:: Data for analysis

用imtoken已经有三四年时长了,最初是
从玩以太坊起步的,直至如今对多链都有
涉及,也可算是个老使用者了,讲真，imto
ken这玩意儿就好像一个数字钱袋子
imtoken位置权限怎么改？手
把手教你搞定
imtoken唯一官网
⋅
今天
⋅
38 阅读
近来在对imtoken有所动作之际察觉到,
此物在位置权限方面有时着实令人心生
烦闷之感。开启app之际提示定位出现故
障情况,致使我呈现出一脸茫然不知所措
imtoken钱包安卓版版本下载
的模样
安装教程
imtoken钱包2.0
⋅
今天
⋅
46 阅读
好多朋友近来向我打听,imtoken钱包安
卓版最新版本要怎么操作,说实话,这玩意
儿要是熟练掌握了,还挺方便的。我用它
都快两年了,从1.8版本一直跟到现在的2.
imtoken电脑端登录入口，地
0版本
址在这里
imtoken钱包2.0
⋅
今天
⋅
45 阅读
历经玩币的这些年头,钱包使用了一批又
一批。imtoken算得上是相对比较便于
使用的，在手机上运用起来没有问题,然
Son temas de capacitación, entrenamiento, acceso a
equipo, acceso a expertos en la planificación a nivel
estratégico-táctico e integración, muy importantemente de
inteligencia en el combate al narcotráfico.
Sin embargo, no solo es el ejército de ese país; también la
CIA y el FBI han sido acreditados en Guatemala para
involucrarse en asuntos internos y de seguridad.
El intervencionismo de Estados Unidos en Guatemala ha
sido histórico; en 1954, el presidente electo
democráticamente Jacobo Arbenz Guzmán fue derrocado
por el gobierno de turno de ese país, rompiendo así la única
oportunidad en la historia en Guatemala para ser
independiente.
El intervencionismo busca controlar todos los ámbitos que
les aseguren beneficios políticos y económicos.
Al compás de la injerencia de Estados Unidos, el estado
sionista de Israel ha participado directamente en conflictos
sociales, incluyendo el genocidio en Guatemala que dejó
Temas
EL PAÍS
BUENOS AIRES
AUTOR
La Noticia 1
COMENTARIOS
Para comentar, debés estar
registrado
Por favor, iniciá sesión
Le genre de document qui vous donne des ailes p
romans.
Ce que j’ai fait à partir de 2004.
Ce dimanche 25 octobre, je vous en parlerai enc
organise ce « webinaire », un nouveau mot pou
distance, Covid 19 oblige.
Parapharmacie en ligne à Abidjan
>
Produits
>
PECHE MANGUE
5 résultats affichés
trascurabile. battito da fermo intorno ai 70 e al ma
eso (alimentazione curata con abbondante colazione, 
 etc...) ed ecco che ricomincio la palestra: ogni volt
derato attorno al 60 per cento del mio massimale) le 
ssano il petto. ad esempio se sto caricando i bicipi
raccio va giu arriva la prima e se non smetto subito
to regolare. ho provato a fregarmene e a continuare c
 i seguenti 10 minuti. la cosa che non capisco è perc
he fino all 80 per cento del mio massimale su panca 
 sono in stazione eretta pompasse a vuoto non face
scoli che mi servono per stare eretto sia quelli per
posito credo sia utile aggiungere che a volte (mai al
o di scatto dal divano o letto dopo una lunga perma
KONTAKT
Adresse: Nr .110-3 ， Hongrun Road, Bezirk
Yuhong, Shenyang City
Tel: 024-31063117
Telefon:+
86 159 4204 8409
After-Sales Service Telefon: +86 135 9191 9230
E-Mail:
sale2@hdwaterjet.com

::::

**Aim of the task**: Only the lines from the one with "ssano il petto." through the end of the data should be printed, each exactly as it appears.

**Response to this exercise**:
ssano il petto. ad esempio se sto caricando i bicipi
raccio va giu arriva la prima e se non smetto subito
to regolare. ho provato a fregarmene e a continuare c
 i seguenti 10 minuti. la cosa che non capisco è perc
he fino all 80 per cento del mio massimale su panca 
 sono in stazione eretta pompasse a vuoto non face
scoli che mi servono per stare eretto sia quelli per
posito credo sia utile aggiungere che a volte (mai al
o di scatto dal divano o letto dopo una lunga perma
KONTAKT
Adresse: Nr .110-3 ， Hongrun Road, Bezirk
Yuhong, Shenyang City
Tel: 024-31063117
Telefon:+
86 159 4204 8409
After-Sales Service Telefon: +86 135 9191 9230
E-Mail:
sale2@hdwaterjet.com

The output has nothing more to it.